Sometimes, the carrot is stronger than the stick for incentivizing desired construction outcomes. When so directed by the owner, contractual bonuses, fixed fees (for work compensated on a cost-plus-a-fee basis), and target price/shared cost savings clauses can be powerful inducements to contractors.

Copyright 2020 by Kevin O’Beirne

The content of this blog post is by the author alone and should not be attributed to any other individual or entity.
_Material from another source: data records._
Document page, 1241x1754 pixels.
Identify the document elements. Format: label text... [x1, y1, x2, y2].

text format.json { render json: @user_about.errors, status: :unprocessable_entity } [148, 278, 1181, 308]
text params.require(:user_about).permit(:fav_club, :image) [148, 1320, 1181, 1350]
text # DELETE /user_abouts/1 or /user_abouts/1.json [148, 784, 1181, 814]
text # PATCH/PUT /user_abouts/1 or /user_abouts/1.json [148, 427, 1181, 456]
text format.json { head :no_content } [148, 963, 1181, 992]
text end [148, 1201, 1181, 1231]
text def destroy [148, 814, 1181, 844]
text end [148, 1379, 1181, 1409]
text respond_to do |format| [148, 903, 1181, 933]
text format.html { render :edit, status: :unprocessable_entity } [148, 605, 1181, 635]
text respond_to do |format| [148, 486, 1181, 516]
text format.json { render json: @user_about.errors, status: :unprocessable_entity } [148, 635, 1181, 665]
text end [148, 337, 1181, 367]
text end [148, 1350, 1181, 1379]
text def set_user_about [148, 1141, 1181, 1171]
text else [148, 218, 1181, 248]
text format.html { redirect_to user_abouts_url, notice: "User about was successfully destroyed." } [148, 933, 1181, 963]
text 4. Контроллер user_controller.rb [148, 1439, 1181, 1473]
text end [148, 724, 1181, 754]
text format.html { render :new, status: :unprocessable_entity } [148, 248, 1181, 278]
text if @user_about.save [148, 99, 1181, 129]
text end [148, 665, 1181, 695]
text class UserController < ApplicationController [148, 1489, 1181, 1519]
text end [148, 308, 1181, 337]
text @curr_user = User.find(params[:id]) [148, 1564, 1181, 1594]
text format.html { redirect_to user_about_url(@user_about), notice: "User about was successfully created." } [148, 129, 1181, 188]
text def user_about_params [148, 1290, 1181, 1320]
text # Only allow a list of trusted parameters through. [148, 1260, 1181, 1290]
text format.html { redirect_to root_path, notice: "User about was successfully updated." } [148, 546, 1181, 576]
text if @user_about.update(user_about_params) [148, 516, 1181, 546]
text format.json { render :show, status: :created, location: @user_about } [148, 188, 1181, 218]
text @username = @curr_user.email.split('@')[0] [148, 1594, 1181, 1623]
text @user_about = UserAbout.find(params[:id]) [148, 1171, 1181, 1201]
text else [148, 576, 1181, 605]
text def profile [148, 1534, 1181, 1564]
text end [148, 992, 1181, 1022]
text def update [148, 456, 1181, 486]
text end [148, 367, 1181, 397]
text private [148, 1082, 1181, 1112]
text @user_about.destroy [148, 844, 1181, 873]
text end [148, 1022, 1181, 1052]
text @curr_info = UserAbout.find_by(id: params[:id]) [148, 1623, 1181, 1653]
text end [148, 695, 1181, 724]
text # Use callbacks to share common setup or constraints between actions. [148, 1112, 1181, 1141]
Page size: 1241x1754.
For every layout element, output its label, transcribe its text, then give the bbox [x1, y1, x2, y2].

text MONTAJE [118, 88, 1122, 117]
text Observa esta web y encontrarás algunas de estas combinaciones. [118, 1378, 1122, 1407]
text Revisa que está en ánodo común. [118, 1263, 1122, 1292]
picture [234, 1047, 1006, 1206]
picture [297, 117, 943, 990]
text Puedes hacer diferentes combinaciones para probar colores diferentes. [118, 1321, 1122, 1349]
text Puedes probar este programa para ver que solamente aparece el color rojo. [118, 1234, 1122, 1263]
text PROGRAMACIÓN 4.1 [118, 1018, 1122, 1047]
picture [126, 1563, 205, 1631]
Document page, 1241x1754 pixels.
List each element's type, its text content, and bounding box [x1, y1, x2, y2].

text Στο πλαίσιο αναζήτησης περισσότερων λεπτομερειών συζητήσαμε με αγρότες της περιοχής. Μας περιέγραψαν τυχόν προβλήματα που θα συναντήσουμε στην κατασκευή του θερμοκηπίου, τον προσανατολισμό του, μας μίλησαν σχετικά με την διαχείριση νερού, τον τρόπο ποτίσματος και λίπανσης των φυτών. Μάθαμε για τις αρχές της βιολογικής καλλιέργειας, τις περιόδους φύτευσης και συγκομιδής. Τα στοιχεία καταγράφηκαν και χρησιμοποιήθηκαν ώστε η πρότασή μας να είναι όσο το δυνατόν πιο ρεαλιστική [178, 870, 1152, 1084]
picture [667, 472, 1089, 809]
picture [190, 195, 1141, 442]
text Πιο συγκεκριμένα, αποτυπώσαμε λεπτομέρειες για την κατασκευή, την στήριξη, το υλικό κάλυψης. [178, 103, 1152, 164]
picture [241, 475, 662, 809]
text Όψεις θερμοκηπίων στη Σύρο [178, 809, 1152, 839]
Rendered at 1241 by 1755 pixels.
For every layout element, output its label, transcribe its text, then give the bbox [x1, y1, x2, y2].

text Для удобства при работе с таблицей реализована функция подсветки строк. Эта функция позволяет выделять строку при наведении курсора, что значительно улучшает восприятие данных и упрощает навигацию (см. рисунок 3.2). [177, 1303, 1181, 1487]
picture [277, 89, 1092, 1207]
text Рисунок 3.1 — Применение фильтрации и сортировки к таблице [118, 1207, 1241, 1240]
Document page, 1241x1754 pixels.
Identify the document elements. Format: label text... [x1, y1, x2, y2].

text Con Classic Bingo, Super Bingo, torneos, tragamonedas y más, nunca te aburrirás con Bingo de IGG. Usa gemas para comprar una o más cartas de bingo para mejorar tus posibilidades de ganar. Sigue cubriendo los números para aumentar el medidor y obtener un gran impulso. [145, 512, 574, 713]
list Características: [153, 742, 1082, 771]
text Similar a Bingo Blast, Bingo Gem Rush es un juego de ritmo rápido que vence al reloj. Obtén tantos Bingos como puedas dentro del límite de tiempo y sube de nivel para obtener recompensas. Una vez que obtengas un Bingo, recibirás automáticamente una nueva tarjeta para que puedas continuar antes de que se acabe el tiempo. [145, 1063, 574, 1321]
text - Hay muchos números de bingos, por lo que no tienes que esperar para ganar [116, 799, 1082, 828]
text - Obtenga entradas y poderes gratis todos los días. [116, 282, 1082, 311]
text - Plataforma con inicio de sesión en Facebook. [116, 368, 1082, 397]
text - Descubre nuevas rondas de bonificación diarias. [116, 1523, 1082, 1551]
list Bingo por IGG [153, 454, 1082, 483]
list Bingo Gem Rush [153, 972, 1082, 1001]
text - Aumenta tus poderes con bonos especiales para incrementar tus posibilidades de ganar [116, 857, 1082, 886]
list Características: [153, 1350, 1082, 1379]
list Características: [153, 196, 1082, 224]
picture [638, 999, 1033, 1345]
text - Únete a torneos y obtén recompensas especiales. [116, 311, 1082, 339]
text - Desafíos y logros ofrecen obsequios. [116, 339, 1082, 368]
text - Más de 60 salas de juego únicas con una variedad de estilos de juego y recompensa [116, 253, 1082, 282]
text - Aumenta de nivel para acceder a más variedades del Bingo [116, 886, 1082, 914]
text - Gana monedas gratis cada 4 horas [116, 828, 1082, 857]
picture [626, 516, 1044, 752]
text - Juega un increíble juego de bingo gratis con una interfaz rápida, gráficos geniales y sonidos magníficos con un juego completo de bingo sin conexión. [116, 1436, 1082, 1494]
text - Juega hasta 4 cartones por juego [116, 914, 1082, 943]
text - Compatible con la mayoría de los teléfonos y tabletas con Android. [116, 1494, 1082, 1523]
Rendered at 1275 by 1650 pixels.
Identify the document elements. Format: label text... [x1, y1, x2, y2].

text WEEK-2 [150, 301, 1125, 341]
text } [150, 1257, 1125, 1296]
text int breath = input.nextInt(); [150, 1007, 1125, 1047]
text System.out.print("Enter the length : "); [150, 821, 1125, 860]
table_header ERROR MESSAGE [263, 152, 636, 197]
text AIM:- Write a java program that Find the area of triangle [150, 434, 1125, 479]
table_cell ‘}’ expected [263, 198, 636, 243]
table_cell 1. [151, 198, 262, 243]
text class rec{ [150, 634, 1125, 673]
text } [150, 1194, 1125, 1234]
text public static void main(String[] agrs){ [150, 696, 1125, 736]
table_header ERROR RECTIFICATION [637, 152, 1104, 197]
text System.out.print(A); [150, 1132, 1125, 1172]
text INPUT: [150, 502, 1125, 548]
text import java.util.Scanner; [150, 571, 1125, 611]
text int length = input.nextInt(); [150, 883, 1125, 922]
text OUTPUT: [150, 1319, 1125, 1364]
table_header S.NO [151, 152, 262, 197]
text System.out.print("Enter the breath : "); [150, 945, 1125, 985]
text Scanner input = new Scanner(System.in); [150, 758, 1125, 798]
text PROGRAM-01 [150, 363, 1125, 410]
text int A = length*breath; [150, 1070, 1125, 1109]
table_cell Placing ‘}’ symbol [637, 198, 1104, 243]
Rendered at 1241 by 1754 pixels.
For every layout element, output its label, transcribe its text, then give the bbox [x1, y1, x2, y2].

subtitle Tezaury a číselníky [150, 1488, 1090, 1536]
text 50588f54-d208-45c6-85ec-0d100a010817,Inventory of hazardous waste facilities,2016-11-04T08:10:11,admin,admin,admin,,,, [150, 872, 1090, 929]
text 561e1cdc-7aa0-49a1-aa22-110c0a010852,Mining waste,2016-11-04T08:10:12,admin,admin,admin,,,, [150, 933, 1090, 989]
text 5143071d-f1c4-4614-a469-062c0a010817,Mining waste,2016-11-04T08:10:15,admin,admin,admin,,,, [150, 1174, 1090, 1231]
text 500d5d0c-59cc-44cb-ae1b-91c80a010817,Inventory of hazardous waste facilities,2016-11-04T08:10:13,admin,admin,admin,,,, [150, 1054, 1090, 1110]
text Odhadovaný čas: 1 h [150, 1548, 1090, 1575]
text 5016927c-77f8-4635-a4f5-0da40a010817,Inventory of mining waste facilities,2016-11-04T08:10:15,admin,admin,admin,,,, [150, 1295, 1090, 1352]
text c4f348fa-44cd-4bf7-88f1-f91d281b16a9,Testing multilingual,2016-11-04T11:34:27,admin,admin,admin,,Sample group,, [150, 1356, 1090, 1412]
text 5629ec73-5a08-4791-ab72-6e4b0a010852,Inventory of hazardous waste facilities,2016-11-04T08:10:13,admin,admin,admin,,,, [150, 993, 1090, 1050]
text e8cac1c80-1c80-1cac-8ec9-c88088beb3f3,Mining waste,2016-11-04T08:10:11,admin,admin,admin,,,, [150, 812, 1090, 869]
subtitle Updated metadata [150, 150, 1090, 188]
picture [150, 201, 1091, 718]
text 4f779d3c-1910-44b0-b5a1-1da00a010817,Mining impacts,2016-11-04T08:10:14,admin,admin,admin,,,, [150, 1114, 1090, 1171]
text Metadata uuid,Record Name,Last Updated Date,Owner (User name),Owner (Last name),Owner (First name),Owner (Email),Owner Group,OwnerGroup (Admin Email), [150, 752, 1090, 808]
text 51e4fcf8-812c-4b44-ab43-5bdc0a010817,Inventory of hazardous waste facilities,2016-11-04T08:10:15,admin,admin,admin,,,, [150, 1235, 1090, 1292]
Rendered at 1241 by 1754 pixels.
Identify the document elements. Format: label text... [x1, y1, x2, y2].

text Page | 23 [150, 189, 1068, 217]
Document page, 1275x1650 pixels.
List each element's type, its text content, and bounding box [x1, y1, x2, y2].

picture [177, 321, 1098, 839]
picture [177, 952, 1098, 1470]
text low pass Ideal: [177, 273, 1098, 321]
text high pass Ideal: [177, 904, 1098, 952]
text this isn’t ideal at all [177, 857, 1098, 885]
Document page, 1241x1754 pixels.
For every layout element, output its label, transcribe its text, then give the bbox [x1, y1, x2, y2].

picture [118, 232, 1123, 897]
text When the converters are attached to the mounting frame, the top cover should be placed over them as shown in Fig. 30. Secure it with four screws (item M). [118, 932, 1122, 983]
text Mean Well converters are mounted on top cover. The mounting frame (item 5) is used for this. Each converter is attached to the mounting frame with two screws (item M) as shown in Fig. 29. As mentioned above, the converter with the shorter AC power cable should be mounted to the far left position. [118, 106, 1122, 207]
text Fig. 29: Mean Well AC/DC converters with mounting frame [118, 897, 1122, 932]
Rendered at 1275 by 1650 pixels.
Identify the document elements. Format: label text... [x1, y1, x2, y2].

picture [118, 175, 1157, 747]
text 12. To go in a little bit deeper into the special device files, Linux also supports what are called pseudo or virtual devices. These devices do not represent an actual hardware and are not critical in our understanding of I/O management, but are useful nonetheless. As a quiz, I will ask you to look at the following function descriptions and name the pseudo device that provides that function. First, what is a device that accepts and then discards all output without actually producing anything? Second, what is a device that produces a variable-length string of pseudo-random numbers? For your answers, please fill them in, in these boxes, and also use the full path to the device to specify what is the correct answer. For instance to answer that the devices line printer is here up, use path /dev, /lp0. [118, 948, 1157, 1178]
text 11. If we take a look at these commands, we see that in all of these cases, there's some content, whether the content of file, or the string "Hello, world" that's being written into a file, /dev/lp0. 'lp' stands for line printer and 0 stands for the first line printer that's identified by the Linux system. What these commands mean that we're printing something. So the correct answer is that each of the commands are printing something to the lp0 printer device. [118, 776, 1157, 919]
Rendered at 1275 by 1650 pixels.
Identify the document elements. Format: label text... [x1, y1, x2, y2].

Kevin O’Beirne, PE, FCSI, CCS, CCCA is a professional engineer licensed in NY and PA with over 30 years of experience designing and constructing water and wastewater infrastructure for public and private clients.  He is the engineering specifications manager for a global engineering and architecture design firm.  He is a member of various CSI national committees and is the certification chair of CSI’s Buffalo-Western New York Chapter.  He is an ACEC voting delegate in the Engineers Joint Contract Documents Committee (EJCDC) and lives and works in the Buffalo NY area.  Kevin O’Beirne’s LinkedIn page.
1 comment
54 views

Permalink

Comments

Kevin:

In AIA A503-2017/2019, Guide for Supplementary Conditions (under amendments to Owner-Contractor Agreements), suggested wording is included only for liquidated damages and for bonus provisions. The commentary notes:

  •  "Unless otherwise expressly stated in the Contract, liquidated damages will be the Owner's sole remedy for the Contractor's delay in achieving Substantial Completion and the Owner would be precluded from recovering other types of damages, including direct, consequential, and special damages resulting from delay…..Care must be taken to avoid even the appearance that a liquidated damages provision will be used to extract a penalty-an amount that is not a reasonable measure of the anticipated actual damages. If it is found that the liquidated amount is disproportionate to the anticipated harm, or if there is no anticipated harm, then the amount may be judged to be an unenforceable penalty. Penalties in contracts are not generally enforceable for public policy reasons-the few exceptions are typically made by statutes granting authority to public entities, cities and municipalities."
  • "Below is an example of a bonus provision that may be used to counterbalance a liquidated damages provision such as those shown in Section 4.5. To overcome the public policy objection against penalties in contracts, some parties believe that a bonus counterpoint will cause a court to look more favorably on a liquidated damages provision."

 I knew that liquidated damages were not the same as penalties, because LD are tied to specific quantifiable monetary losses the owner may suffer. I had understood (apparently mistakenly) that a penalty clause could be used only if a bonus clause also was included.  It appears that the AIA's position is that penalty clauses are not enforceable, and so they do not include suggested wording for such clauses.